Tactic #4. Emphasize recent activity in your lead scoring

Things go downhill fast in this economy, so be sure you are looking at the most current data. Be wary of activity recorded six months or more ago. Here are a few tips from the experts MarketingSherpa spoke with:

  • Focus on activity within the past three months
  • The same activities that took place six months ago receive a lower score if your prospect hasn’t engaged in more marketing activities since. Focus on prospects with recent marketing campaigns.
  • Maintain older leads, however keep those lower-scoring prospects in the nurturing program until activity increases again,

You can also create what one expert calls a “fast track” for prospects that showed a high level of activity in a short period of time. For example, a prospect downloads a particular white paper more than five times in a short period of time. Take that lead and pass it directly to sales for an immediate follow phone call to ask them about the flurry of activity. You’ll get a better handle of their situation by simply taking the time to speak with them instead of using email.

Tactic #5. Reassess value proposition for your core audiences

Don’t ever think that you have or can find a “recession-proof” market.  People get caught trying to do something brand new when what they should be doing is thinking along the lines of refining their existing efforts. Instead of looking for new markets, spend time researching your value proposition with your existing customers. Make sure the messages you use with that audience still resonate.
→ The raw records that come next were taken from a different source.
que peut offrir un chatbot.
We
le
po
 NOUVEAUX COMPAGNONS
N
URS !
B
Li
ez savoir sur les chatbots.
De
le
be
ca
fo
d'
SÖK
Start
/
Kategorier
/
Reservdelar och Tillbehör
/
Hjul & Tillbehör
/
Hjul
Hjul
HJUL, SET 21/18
Here’s some tips I included in my book,  “Lead Generation for the Complex Sale.”

  • Query your existing customers for honest information about current trends. Questions to ask:
    • What external factors are affecting your business?
    • How are those external factors affecting job roles?
    • What are their anticipated needs and pain points?
  • Also, ask why they chose to do business with you:
    • How has your company helped their business?
    • Can they quantify that value?
    • What are the intangible benefits?
    • What differentiates your company from competitors?
    • How can we continue to serve you?
  • Finally, ask how your products and services have helped the company:
    • Have you helped them increase revenue?
    • Lower costs?
    • Improve profitability?
    • Improve quality?

This research will help determine if the value proposition in your marketing messages is right for the current economic conditions.
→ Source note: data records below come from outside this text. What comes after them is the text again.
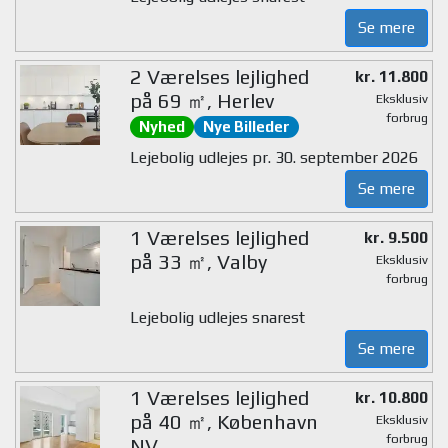
Se mere
2 Værelses lejlighed
kr. 11.800
på 69 ㎡, Herlev
Eksklusiv
forbrug
Nyhed
Nye Billeder
Lejebolig udlejes pr. 30. september 2026
Se mere
1 Værelses lejlighed
kr. 9.500
på 33 ㎡, Valby
Eksklusiv
forbrug
Lejebolig udlejes snarest
Se mere
1 Værelses lejlighed
kr. 10.800
på 40 ㎡, København
Eksklusiv
forbrug
NV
Tactic #6. Adapt content strategies to your lead-nurturing program

During a recession, sales cycles lengthen. This is the time to keep going with your lead nurturing. You may just have to look at it a little differently.  According to the experts in MarketingSherpa’s article, maybe instead of creating events that focus on bringing in new folks you should create events that will cater to existing highly qualified prospects.

For an upcoming product launch road show, for instance, Rossi-Woodruff of Sybase, encouraged marketers from other product groups to invite their prospects to events being held nationwide. She wanted to boost registration at events and give other product marketing teams an opportunity to introduce their prospects to additional product lines. Her team called prospects that received the email invitation but didn’t open or register for the event.

Tactic #7. Use telemarketing to get best insight into prospects’ needs

Still, in the end, the best way to nurture  a lead comes down to live conversations. Tips for calling:

  • Use the data from your lead nurturing and lead scoring systems to create a relevant, real reason for calling.
  • Ask questions that will fulfill your BANT criteria.
  • Ask questions that show you understand their industry’s challenges. Show how your company can help.
  • Don’t ignore companies in industries that you think are suffering in this economy. What it comes down to is that, regardless of the economy, companies continually make decisions based on priorities. Find out what their current priorities are.

Strong lead nurturing and lead scoring programs that have adapted to the economy is the most important asset you have. Folks are thinking harder about every dollar spent and your personal contacts and relationships with prospects can make you or break those deals.